(Saved entries)
= = = = =

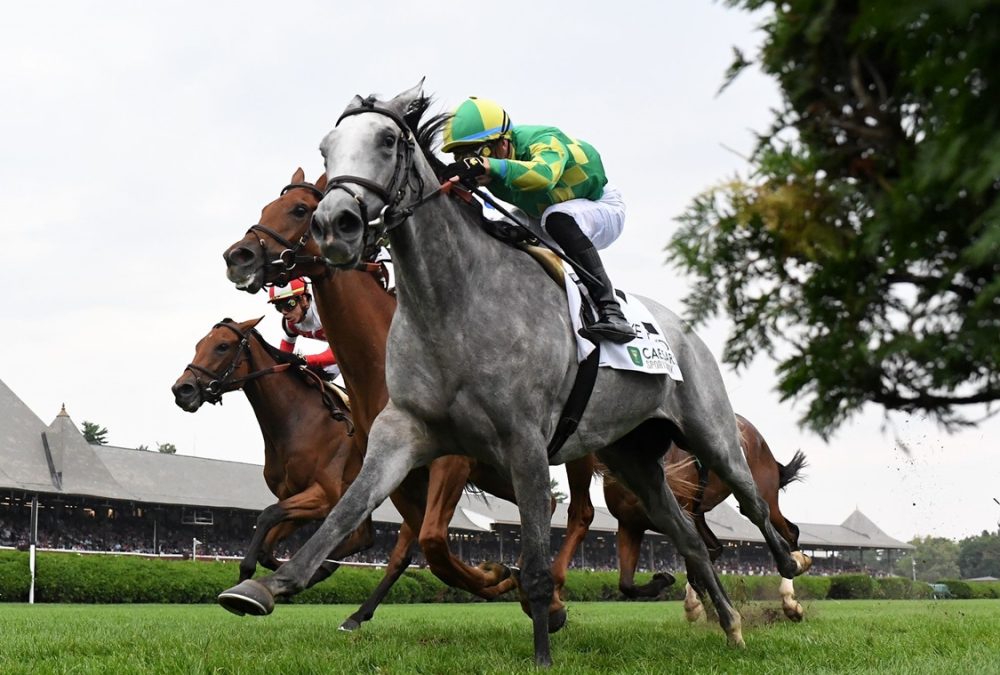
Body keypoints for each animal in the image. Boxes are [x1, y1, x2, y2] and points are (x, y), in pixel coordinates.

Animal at [172, 320, 368, 584]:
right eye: (199, 344)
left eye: (222, 346)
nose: (182, 389)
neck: (299, 420)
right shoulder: (294, 495)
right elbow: (267, 549)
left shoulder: (324, 494)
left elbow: (267, 514)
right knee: (363, 538)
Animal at [222, 170, 592, 632]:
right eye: (265, 208)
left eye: (301, 210)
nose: (238, 255)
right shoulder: (397, 470)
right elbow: (420, 544)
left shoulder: (449, 462)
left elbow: (432, 542)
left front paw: (498, 576)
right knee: (544, 504)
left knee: (581, 511)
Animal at [600, 418, 812, 624]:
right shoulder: (629, 524)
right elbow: (626, 584)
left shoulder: (681, 517)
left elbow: (695, 568)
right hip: (700, 514)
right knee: (715, 549)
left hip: (764, 494)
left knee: (788, 532)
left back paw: (791, 596)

= = = = =

TASK REQUIREMENTS = Where a line of the records above holds the word "knee", copy that line.

ANSWER FOR THIS EXERCISE =
right knee: (363, 538)
right knee: (544, 504)
left knee: (581, 511)
right knee: (715, 549)
left knee: (788, 532)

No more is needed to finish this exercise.